## Your task
Word for word, restate all the records; images are not part of the copy.

Data records:
►

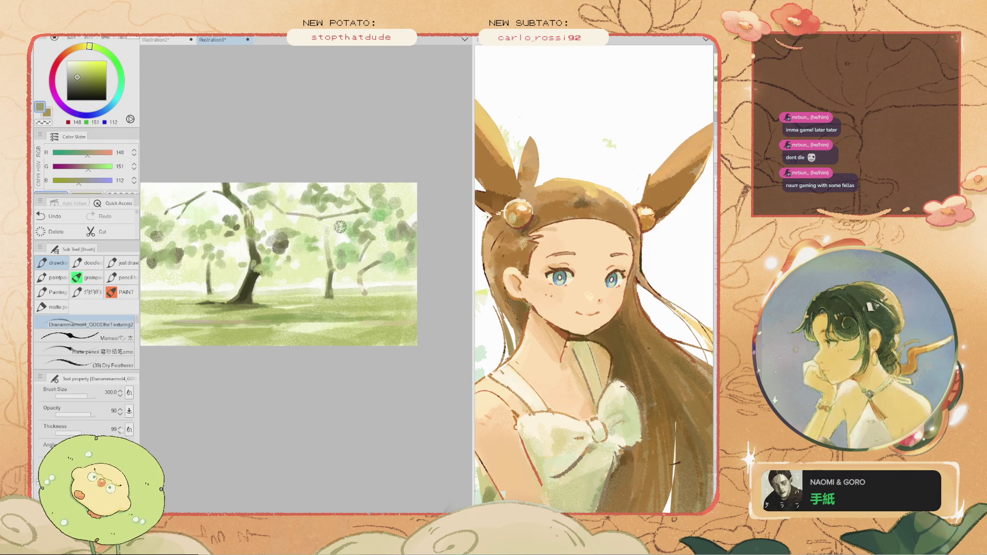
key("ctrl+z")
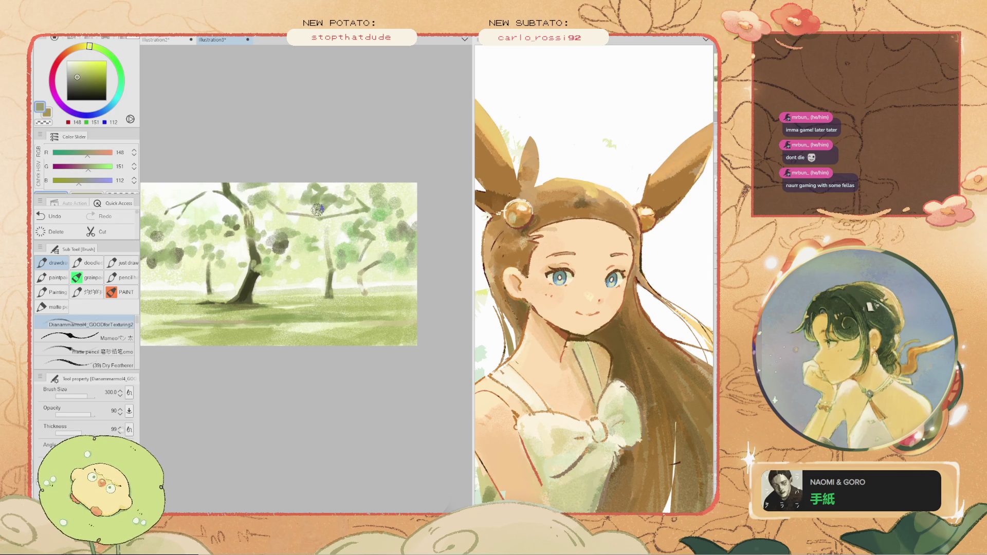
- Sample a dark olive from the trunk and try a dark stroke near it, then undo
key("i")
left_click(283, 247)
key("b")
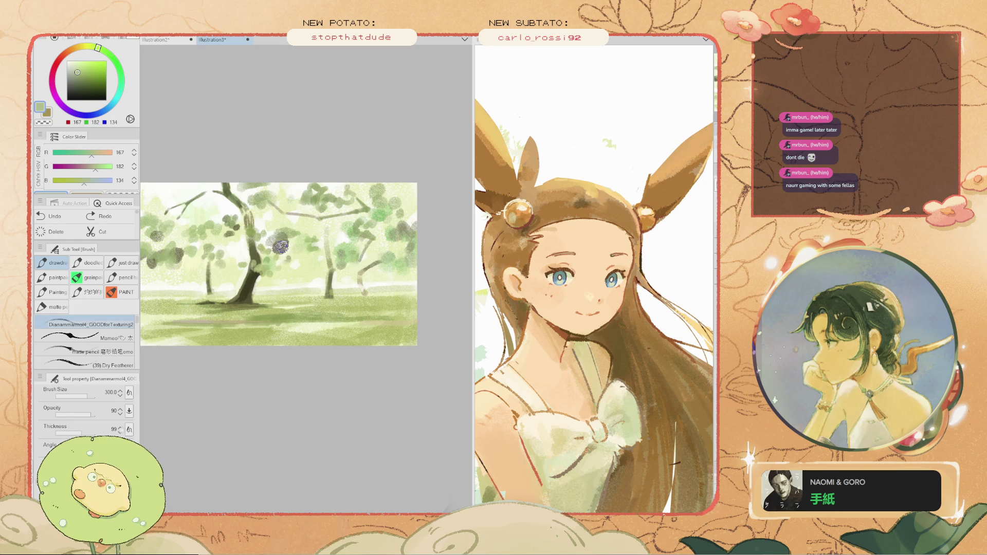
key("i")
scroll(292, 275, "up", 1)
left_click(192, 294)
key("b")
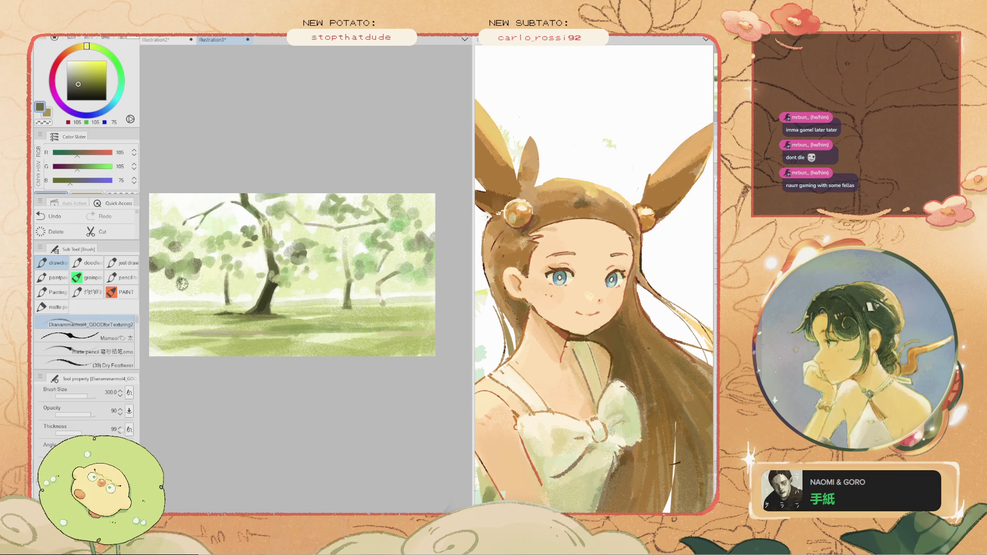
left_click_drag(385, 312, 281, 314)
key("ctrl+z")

◄

## Answer area
key("ctrl+z")
- Sample a dark olive from the trunk and try a dark stroke near it, then undo
key("i")
left_click(283, 247)
key("b")
key("i")
scroll(292, 275, "up", 1)
left_click(192, 294)
key("b")
left_click_drag(385, 312, 281, 314)
key("ctrl+z")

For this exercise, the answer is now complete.